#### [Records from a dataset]
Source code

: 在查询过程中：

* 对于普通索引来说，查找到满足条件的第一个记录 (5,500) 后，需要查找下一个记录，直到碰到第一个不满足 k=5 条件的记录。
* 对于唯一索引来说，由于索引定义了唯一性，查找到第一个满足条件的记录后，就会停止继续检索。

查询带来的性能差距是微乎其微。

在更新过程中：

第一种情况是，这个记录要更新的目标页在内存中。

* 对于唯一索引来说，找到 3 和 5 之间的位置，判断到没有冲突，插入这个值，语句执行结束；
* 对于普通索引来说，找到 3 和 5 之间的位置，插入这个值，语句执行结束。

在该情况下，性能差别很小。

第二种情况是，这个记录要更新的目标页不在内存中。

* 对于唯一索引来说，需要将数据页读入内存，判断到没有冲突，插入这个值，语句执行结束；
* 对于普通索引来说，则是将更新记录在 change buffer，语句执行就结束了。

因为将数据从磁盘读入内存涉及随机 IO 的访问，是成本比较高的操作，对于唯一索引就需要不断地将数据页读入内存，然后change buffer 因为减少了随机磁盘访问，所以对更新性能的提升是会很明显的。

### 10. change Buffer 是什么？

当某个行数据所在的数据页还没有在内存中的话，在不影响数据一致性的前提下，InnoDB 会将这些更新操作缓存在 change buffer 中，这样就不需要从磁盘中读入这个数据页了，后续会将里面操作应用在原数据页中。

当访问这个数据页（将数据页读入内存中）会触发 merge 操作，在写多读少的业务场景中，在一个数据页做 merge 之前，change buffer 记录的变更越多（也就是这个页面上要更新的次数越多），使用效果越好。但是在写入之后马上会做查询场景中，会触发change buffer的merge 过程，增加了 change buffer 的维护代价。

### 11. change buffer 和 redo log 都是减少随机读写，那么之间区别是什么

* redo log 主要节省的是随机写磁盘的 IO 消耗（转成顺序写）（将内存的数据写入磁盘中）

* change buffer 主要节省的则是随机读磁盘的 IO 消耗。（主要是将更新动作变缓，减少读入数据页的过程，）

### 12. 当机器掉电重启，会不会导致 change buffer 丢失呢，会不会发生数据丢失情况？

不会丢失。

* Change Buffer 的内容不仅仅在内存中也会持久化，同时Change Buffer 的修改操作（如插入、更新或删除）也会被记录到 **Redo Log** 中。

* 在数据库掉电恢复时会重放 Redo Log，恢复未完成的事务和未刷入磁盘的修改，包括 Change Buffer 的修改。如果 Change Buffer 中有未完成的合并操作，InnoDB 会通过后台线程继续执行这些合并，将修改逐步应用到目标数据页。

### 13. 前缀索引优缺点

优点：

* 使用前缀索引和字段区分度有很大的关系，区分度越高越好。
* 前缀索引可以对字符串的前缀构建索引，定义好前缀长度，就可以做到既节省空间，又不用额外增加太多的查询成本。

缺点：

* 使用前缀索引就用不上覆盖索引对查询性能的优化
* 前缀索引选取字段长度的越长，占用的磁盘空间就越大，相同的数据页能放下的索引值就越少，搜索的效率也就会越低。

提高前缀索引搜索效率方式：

#### [Exercise brief]
Copy the records word for word.

#### [Output of the task]
Source code

: 在查询过程中：

* 对于普通索引来说，查找到满足条件的第一个记录 (5,500) 后，需要查找下一个记录，直到碰到第一个不满足 k=5 条件的记录。
* 对于唯一索引来说，由于索引定义了唯一性，查找到第一个满足条件的记录后，就会停止继续检索。

查询带来的性能差距是微乎其微。

在更新过程中：

第一种情况是，这个记录要更新的目标页在内存中。

* 对于唯一索引来说，找到 3 和 5 之间的位置，判断到没有冲突，插入这个值，语句执行结束；
* 对于普通索引来说，找到 3 和 5 之间的位置，插入这个值，语句执行结束。

在该情况下，性能差别很小。

第二种情况是，这个记录要更新的目标页不在内存中。

* 对于唯一索引来说，需要将数据页读入内存，判断到没有冲突，插入这个值，语句执行结束；
* 对于普通索引来说，则是将更新记录在 change buffer，语句执行就结束了。

因为将数据从磁盘读入内存涉及随机 IO 的访问，是成本比较高的操作，对于唯一索引就需要不断地将数据页读入内存，然后change buffer 因为减少了随机磁盘访问，所以对更新性能的提升是会很明显的。

### 10. change Buffer 是什么？

当某个行数据所在的数据页还没有在内存中的话，在不影响数据一致性的前提下，InnoDB 会将这些更新操作缓存在 change buffer 中，这样就不需要从磁盘中读入这个数据页了，后续会将里面操作应用在原数据页中。

当访问这个数据页（将数据页读入内存中）会触发 merge 操作，在写多读少的业务场景中，在一个数据页做 merge 之前，change buffer 记录的变更越多（也就是这个页面上要更新的次数越多），使用效果越好。但是在写入之后马上会做查询场景中，会触发change buffer的merge 过程，增加了 change buffer 的维护代价。

### 11. change buffer 和 redo log 都是减少随机读写，那么之间区别是什么

* redo log 主要节省的是随机写磁盘的 IO 消耗（转成顺序写）（将内存的数据写入磁盘中）

* change buffer 主要节省的则是随机读磁盘的 IO 消耗。（主要是将更新动作变缓，减少读入数据页的过程，）

### 12. 当机器掉电重启，会不会导致 change buffer 丢失呢，会不会发生数据丢失情况？

不会丢失。

* Change Buffer 的内容不仅仅在内存中也会持久化，同时Change Buffer 的修改操作（如插入、更新或删除）也会被记录到 **Redo Log** 中。

* 在数据库掉电恢复时会重放 Redo Log，恢复未完成的事务和未刷入磁盘的修改，包括 Change Buffer 的修改。如果 Change Buffer 中有未完成的合并操作，InnoDB 会通过后台线程继续执行这些合并，将修改逐步应用到目标数据页。

### 13. 前缀索引优缺点

优点：

* 使用前缀索引和字段区分度有很大的关系，区分度越高越好。
* 前缀索引可以对字符串的前缀构建索引，定义好前缀长度，就可以做到既节省空间，又不用额外增加太多的查询成本。

缺点：

* 使用前缀索引就用不上覆盖索引对查询性能的优化
* 前缀索引选取字段长度的越长，占用的磁盘空间就越大，相同的数据页能放下的索引值就越少，搜索的效率也就会越低。

提高前缀索引搜索效率方式：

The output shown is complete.